Problem requirements »
Write the records below out in full, character for character, with no pictures.

Provided entries »
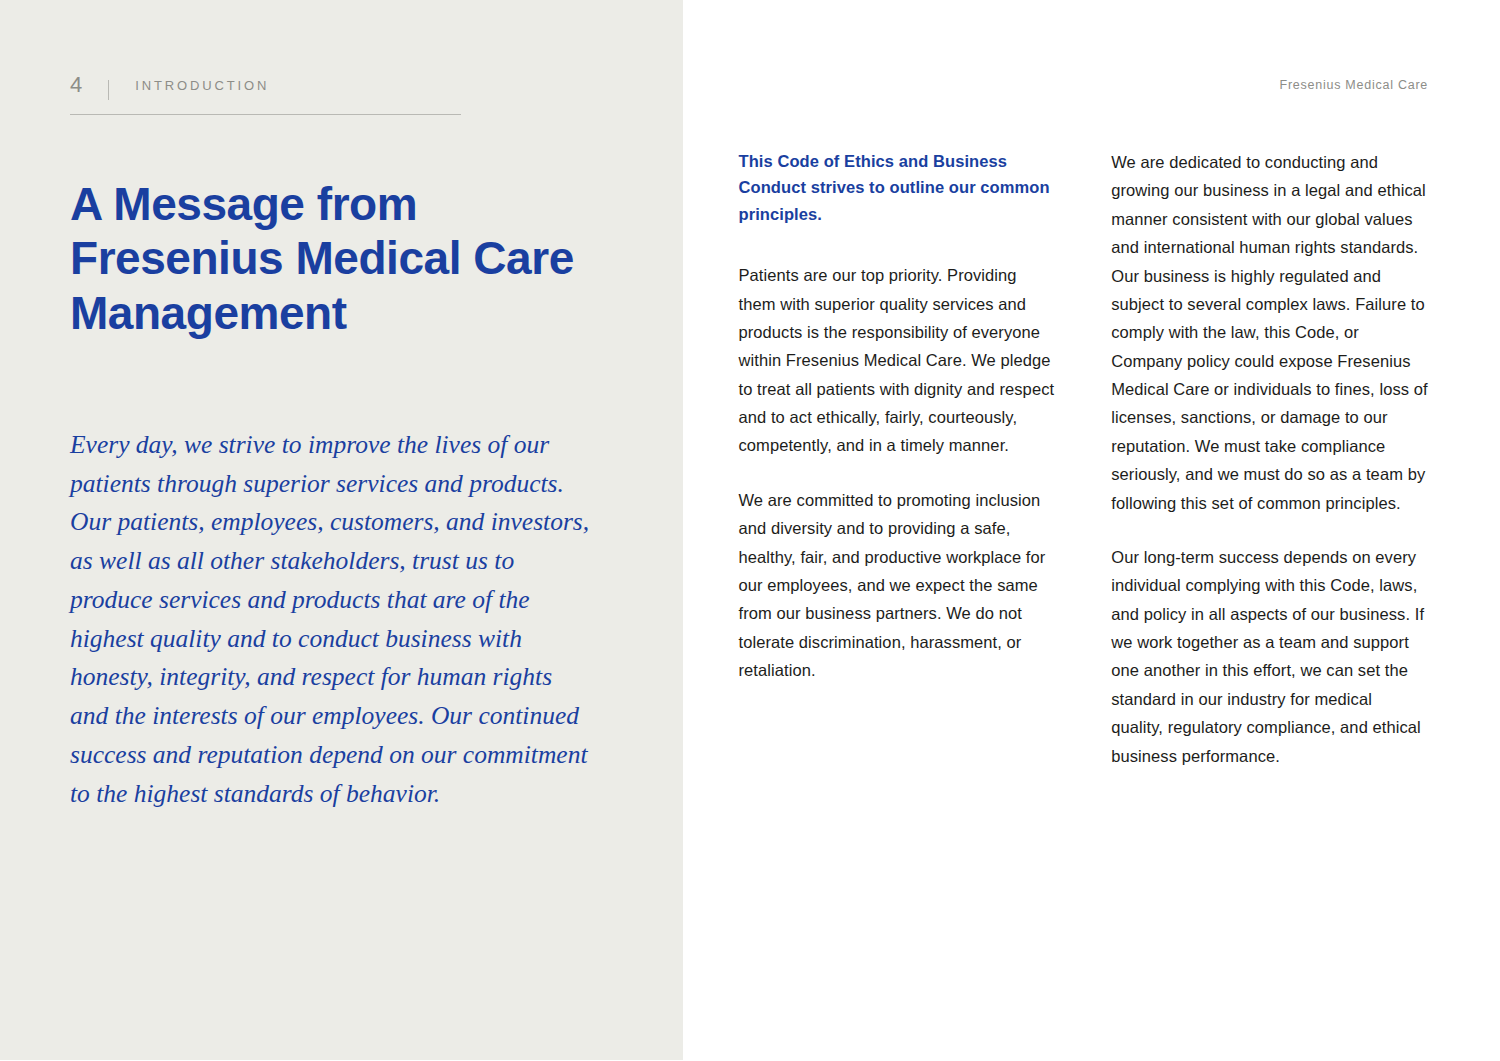4 Introduction
A Message from Fresenius Medical Care Management
Every day, we strive to improve the lives of our patients through superior services and products. Our patients, employees, customers, and investors, as well as all other stakeholders, trust us to produce services and products that are of the highest quality and to conduct business with honesty, integrity, and respect for human rights and the interests of our employees. Our continued success and reputation depend on our commitment to the highest standards of behavior.
Fresenius Medical Care
This Code of Ethics and Business Conduct strives to outline our common principles.
Patients are our top priority. Providing them with superior quality services and products is the responsibility of everyone within Fresenius Medical Care. We pledge to treat all patients with dignity and respect and to act ethically, fairly, courteously, competently, and in a timely manner.
We are committed to promoting inclusion and diversity and to providing a safe, healthy, fair, and productive workplace for our employees, and we expect the same from our business partners. We do not tolerate discrimination, harassment, or retaliation.
We are dedicated to conducting and growing our business in a legal and ethical manner consistent with our global values and international human rights standards. Our business is highly regulated and subject to several complex laws. Failure to comply with the law, this Code, or Company policy could expose Fresenius Medical Care or individuals to fines, loss of licenses, sanctions, or damage to our reputation. We must take compliance seriously, and we must do so as a team by following this set of common principles.
Our long-term success depends on every individual complying with this Code, laws, and policy in all aspects of our business. If we work together as a team and support one another in this effort, we can set the standard in our industry for medical quality, regulatory compliance, and ethical business performance.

Answer to this problem »
4 Introduction
A Message from Fresenius Medical Care Management
Every day, we strive to improve the lives of our patients through superior services and products. Our patients, employees, customers, and investors, as well as all other stakeholders, trust us to produce services and products that are of the highest quality and to conduct business with honesty, integrity, and respect for human rights and the interests of our employees. Our continued success and reputation depend on our commitment to the highest standards of behavior.
Fresenius Medical Care
This Code of Ethics and Business Conduct strives to outline our common principles.
Patients are our top priority. Providing them with superior quality services and products is the responsibility of everyone within Fresenius Medical Care. We pledge to treat all patients with dignity and respect and to act ethically, fairly, courteously, competently, and in a timely manner.
We are committed to promoting inclusion and diversity and to providing a safe, healthy, fair, and productive workplace for our employees, and we expect the same from our business partners. We do not tolerate discrimination, harassment, or retaliation.
We are dedicated to conducting and growing our business in a legal and ethical manner consistent with our global values and international human rights standards. Our business is highly regulated and subject to several complex laws. Failure to comply with the law, this Code, or Company policy could expose Fresenius Medical Care or individuals to fines, loss of licenses, sanctions, or damage to our reputation. We must take compliance seriously, and we must do so as a team by following this set of common principles.
Our long-term success depends on every individual complying with this Code, laws, and policy in all aspects of our business. If we work together as a team and support one another in this effort, we can set the standard in our industry for medical quality, regulatory compliance, and ethical business performance.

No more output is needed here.